------ DATASET EXCERPTS ------

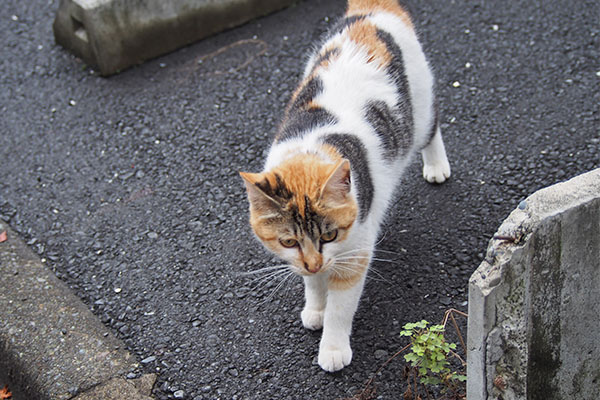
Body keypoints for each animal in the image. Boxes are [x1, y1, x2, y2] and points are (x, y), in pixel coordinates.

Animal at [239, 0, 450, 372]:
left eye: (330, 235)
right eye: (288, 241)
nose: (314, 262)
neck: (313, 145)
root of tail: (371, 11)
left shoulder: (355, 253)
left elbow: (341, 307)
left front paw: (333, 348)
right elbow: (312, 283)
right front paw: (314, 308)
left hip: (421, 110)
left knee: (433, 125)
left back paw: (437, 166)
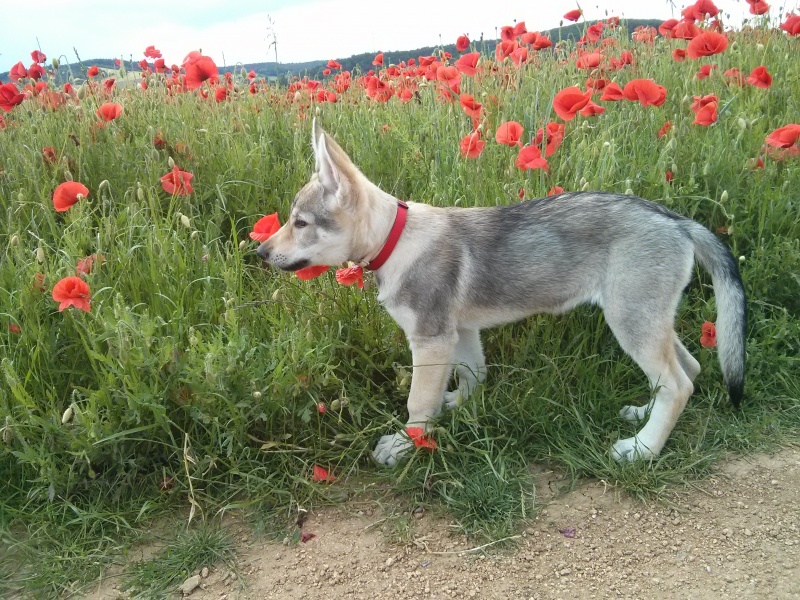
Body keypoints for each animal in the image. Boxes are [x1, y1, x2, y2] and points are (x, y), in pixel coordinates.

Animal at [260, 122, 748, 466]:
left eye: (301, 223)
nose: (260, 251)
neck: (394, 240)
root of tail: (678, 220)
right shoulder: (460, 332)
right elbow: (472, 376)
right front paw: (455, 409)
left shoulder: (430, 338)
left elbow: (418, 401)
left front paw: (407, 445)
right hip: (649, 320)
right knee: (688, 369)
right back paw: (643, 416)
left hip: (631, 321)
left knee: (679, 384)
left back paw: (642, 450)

------
------ DATASET EXCERPTS ------

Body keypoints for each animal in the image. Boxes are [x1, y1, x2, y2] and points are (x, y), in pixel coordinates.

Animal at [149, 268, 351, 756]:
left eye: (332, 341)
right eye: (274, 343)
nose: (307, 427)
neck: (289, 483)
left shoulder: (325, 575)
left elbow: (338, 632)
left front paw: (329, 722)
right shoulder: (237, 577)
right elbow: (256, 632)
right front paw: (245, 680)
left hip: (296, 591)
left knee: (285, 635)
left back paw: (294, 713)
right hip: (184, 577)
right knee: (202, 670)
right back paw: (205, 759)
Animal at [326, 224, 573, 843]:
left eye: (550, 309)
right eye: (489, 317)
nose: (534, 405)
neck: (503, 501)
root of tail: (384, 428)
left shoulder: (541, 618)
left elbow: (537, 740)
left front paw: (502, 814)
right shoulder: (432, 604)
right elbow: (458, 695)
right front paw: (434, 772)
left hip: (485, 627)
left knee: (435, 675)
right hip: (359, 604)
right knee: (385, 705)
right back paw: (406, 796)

------

▸ WHAT YOU ARE ASKED TO DO: Out of the data above, give again only the lines starting at the one holding "right hip: (649, 320)" and ending at the one holding "left back paw: (642, 450)", unchanged.

▸ EXERCISE RESULT:
right hip: (649, 320)
right knee: (688, 369)
right back paw: (643, 416)
left hip: (631, 321)
left knee: (679, 384)
left back paw: (642, 450)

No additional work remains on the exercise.